Dioneo’s merry story dispels the day’s melancholy. As the sun sets, Filostrato apologizes handsomely for picking such a disagreeable topic. He then places the crown on the blonde head of the incredibly beautiful Fiammetta. To truly teach Filostrato the error of his ways, Fiammetta declares that the next day’s topic will be lovers who survived misfortune and calamity and lived happily in the end.
As the day’s tales draw to an end, Filostrato gallantly apologizes for forcing such an unpleasant theme on the company. In doing so, he rehabilitates himself in their eyes and demonstrates that he has a truly noble character. His frustrated affections for his unnamed lady incline him towards melancholy and anger, demonstrating love’s power, but now he reasserts self-control. Fiammetta signals the restoration of balance by decreeing the next theme to be happy lovers.

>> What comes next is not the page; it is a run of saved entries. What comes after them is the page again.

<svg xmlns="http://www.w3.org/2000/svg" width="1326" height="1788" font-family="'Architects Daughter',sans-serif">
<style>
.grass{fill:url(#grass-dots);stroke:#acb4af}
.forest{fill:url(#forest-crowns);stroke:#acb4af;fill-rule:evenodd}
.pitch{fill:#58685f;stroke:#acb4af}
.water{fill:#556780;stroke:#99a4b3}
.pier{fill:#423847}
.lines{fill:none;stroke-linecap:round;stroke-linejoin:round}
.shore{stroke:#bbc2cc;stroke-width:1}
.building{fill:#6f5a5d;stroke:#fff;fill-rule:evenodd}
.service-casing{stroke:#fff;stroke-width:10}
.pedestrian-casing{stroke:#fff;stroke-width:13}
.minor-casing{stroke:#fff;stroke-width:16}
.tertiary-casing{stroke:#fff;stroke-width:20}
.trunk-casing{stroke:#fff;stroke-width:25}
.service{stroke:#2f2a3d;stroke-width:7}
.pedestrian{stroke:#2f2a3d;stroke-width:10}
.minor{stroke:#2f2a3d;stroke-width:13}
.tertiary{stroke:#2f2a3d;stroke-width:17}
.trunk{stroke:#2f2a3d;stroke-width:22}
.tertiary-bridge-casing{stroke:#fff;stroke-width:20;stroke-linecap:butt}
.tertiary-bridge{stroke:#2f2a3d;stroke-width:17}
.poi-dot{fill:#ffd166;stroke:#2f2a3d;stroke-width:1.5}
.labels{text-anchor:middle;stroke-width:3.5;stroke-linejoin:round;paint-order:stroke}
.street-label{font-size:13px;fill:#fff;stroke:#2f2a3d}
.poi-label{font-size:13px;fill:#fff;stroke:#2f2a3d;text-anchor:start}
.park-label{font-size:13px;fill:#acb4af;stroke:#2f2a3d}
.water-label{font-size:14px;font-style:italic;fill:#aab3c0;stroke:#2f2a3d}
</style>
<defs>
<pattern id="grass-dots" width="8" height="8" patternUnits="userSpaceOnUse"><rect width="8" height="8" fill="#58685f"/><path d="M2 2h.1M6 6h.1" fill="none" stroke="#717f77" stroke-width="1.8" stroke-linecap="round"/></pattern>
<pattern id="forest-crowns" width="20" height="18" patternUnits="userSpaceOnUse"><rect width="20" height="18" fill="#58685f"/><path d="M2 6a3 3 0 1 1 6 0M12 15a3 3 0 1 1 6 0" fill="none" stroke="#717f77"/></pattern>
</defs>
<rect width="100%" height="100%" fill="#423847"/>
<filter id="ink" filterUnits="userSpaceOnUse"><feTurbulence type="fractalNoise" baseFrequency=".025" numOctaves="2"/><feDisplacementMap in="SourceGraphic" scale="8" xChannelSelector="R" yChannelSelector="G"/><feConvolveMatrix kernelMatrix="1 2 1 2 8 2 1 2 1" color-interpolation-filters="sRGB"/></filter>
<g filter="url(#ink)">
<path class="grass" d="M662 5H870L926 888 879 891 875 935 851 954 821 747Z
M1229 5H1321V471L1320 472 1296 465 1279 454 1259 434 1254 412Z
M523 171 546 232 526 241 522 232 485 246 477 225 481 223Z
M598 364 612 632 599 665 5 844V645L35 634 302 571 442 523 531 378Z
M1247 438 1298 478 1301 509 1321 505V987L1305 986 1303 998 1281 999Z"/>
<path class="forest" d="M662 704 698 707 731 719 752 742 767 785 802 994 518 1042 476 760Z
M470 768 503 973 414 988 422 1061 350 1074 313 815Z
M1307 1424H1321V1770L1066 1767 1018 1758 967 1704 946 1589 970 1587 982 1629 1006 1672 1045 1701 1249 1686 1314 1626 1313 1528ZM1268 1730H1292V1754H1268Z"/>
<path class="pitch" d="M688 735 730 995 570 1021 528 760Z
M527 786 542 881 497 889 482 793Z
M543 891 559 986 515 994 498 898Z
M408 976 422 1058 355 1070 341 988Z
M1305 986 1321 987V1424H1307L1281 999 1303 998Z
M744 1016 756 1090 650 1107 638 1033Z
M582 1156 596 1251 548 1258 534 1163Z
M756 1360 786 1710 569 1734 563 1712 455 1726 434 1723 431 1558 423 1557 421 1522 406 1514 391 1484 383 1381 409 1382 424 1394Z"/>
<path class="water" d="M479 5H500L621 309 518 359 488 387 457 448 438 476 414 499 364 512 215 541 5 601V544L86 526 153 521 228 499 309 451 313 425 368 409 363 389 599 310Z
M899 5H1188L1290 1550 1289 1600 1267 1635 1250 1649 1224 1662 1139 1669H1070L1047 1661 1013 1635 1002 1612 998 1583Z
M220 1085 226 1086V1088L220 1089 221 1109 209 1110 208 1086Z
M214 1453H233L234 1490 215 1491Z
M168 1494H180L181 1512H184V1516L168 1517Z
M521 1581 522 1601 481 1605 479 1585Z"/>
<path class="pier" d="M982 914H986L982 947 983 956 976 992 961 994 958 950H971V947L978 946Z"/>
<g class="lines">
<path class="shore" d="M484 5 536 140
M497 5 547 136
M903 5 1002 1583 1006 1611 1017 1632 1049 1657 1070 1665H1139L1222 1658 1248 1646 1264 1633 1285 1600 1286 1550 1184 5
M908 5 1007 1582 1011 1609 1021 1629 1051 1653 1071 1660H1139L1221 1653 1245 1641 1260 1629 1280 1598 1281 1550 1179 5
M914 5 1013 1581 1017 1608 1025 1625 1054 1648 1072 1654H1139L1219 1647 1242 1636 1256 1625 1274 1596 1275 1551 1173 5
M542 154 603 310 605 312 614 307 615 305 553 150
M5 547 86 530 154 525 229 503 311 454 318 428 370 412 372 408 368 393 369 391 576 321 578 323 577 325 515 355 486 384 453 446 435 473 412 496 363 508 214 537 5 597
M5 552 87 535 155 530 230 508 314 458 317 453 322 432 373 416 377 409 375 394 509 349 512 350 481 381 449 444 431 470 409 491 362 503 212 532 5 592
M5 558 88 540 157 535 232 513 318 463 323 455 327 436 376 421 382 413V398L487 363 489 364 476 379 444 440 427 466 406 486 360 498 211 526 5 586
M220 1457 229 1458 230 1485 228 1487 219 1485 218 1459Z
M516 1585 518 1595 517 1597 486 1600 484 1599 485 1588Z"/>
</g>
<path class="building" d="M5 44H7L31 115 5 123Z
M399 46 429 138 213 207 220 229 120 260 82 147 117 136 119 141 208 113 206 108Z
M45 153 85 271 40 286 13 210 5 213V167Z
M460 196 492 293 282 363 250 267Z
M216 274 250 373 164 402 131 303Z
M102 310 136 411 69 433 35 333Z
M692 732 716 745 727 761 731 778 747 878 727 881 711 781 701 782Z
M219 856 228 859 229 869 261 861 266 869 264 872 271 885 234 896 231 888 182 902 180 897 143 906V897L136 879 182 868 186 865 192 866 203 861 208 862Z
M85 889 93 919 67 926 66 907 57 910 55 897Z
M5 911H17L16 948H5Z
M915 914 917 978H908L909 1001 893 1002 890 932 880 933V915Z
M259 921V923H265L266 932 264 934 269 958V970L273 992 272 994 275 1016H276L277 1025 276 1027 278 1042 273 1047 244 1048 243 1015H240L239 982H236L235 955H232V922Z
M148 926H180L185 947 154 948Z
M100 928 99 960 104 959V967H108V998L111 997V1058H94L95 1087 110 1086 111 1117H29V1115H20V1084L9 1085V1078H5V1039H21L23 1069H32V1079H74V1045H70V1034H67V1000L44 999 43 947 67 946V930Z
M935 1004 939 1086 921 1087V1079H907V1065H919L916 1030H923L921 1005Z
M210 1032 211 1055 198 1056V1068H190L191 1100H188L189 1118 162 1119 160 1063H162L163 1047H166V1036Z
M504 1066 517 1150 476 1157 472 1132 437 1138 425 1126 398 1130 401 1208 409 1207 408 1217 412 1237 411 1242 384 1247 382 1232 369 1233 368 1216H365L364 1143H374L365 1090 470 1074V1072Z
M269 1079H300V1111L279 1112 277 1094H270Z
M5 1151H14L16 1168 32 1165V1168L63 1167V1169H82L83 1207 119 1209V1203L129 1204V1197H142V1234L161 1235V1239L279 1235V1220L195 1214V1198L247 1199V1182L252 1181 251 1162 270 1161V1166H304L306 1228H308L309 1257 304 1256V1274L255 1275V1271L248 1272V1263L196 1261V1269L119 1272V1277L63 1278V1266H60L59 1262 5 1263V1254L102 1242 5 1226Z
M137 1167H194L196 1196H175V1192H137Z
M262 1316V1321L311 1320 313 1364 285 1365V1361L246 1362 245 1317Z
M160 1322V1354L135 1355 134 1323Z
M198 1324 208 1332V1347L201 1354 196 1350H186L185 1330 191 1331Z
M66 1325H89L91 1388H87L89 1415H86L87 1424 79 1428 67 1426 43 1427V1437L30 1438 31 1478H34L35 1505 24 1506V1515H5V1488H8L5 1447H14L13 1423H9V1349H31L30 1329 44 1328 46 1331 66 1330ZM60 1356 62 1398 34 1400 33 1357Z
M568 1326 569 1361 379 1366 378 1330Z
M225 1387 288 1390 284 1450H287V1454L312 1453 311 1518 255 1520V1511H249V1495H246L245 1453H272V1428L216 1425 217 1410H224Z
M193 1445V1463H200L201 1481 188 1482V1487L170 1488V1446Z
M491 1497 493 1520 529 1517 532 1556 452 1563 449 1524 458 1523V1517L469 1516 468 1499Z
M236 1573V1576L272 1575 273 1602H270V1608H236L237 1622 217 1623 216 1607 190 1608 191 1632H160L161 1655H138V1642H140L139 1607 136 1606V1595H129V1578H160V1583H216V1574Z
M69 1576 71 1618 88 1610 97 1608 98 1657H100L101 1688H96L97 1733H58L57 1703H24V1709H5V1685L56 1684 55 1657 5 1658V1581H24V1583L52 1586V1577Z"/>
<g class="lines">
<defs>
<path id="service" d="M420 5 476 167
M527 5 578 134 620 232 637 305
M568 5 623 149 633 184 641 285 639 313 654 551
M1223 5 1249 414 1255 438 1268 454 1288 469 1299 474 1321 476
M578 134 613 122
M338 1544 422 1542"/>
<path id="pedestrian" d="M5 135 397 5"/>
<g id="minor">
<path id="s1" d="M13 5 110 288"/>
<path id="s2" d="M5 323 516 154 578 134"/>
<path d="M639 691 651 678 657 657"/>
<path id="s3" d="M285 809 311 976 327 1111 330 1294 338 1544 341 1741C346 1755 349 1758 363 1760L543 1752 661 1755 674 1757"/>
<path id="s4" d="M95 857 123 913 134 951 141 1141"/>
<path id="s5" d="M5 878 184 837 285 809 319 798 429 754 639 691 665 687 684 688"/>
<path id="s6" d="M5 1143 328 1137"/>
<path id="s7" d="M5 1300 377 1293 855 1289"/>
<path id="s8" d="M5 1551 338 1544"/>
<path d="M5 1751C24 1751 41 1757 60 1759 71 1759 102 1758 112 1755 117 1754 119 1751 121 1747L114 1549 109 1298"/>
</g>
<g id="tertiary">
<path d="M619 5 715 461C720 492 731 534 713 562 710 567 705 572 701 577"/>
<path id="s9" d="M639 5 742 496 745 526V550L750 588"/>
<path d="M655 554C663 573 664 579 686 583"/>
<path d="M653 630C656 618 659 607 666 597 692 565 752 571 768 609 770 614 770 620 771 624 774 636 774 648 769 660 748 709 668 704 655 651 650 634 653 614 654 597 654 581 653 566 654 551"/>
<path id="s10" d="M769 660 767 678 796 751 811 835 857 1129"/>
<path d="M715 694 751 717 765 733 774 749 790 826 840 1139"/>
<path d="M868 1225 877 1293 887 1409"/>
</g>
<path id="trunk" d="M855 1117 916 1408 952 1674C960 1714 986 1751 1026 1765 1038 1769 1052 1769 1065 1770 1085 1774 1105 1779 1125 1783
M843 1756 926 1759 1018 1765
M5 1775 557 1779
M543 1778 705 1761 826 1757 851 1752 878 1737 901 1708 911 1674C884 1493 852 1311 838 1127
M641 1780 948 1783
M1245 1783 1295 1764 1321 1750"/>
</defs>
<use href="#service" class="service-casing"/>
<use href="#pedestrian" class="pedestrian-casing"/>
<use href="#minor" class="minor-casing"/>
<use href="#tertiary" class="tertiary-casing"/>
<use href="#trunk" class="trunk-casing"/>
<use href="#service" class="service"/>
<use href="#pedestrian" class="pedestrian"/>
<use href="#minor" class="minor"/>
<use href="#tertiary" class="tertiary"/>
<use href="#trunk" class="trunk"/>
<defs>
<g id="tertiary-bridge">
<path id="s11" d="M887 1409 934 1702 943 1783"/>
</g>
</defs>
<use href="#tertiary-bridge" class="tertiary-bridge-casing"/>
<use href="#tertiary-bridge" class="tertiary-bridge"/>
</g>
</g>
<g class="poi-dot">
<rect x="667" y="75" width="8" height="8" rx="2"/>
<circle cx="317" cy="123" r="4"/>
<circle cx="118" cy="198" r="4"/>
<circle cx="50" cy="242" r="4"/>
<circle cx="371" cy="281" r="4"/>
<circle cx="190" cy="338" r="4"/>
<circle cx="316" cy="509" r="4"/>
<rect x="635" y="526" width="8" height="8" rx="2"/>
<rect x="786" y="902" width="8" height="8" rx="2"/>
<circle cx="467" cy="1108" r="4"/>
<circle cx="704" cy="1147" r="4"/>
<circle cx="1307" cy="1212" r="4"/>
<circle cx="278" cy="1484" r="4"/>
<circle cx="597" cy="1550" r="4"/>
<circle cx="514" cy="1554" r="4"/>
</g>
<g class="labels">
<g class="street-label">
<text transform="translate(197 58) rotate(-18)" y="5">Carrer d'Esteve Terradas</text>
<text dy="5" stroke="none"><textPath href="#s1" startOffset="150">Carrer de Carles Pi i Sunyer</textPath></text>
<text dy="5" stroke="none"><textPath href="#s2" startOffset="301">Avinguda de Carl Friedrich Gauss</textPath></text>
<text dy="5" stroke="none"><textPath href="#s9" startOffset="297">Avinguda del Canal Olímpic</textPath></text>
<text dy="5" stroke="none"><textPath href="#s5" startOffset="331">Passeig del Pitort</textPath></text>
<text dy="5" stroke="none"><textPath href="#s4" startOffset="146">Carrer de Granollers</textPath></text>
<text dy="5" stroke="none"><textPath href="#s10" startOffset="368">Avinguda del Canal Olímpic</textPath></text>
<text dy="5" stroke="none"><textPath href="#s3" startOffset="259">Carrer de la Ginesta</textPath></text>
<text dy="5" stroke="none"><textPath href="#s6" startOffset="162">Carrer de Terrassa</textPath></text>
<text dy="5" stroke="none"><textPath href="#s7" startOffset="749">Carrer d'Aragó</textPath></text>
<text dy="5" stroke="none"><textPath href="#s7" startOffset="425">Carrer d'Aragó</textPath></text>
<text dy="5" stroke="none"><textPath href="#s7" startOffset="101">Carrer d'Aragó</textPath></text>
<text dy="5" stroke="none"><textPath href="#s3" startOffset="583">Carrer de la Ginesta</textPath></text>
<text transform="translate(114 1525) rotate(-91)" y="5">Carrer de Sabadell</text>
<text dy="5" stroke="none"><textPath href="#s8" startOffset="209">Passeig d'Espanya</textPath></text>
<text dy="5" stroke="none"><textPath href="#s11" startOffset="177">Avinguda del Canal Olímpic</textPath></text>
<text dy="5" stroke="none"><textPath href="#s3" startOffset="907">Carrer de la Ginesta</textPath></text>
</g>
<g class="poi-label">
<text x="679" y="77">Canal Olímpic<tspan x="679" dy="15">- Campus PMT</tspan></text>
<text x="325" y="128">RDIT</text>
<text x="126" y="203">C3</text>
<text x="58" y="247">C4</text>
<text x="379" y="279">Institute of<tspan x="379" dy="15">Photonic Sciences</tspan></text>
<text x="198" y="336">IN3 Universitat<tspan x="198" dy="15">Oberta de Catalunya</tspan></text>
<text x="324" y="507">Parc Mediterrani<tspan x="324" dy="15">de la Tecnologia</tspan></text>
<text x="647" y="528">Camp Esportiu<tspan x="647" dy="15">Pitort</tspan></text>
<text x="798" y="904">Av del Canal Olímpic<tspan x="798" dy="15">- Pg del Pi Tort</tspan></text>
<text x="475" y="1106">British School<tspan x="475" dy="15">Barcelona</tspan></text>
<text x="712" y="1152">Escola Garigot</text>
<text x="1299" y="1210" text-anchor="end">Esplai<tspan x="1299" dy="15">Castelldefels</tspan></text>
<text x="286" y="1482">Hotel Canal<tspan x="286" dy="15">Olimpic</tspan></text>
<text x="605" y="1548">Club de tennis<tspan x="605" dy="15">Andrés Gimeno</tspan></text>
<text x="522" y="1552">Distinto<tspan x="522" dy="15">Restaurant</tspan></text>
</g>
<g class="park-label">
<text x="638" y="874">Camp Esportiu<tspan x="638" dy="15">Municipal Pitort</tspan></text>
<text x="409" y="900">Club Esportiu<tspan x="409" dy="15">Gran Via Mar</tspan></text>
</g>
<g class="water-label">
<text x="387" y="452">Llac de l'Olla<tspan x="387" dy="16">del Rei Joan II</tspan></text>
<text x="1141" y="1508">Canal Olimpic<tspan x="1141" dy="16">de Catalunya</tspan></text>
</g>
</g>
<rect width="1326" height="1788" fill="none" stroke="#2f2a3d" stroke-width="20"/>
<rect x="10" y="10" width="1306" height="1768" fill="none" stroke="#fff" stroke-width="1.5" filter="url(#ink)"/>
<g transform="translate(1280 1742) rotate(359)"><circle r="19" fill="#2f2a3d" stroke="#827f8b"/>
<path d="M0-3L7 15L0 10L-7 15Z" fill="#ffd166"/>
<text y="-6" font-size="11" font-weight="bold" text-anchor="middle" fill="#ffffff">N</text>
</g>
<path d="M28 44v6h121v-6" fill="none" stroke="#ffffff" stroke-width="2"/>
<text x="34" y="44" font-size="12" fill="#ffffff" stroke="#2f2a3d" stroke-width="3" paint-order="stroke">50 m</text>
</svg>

The men and ladies entertain themselves in the endlessly beautiful garden. After supper, so that his sad woes will blight no further days, Fiammetta asks Filostrato to sing a song. He sings a lament complaining about the cruelty of the singer’s lady, who spurns his advances. The song’s lover wishes for death to end his suffering. The song obviously illustrates Filostrato’s feelings, and if the light were better, the ashamed blushes of the guilty lady might have further enlightened the company.
Despite the horrors of the world and the tragic theme of the day’s tales, the garden continues to provide a place of rest and rejuvenation for the members of the brigata. Although Filostrato’s love interest isn't ever identified in the book, because Giovanni Boccaccio dedicated an earlier work called Il Filostrato to a “Filomena,” it’s generally accepted that she is the “guilty party” who should be blushing to hear about the terrible pain she’s caused Filostrato. In this context, it’s interesting to note that Filomena will sing her own song, which seems to indicate that she has a newfound love interest, at the end of Day 7.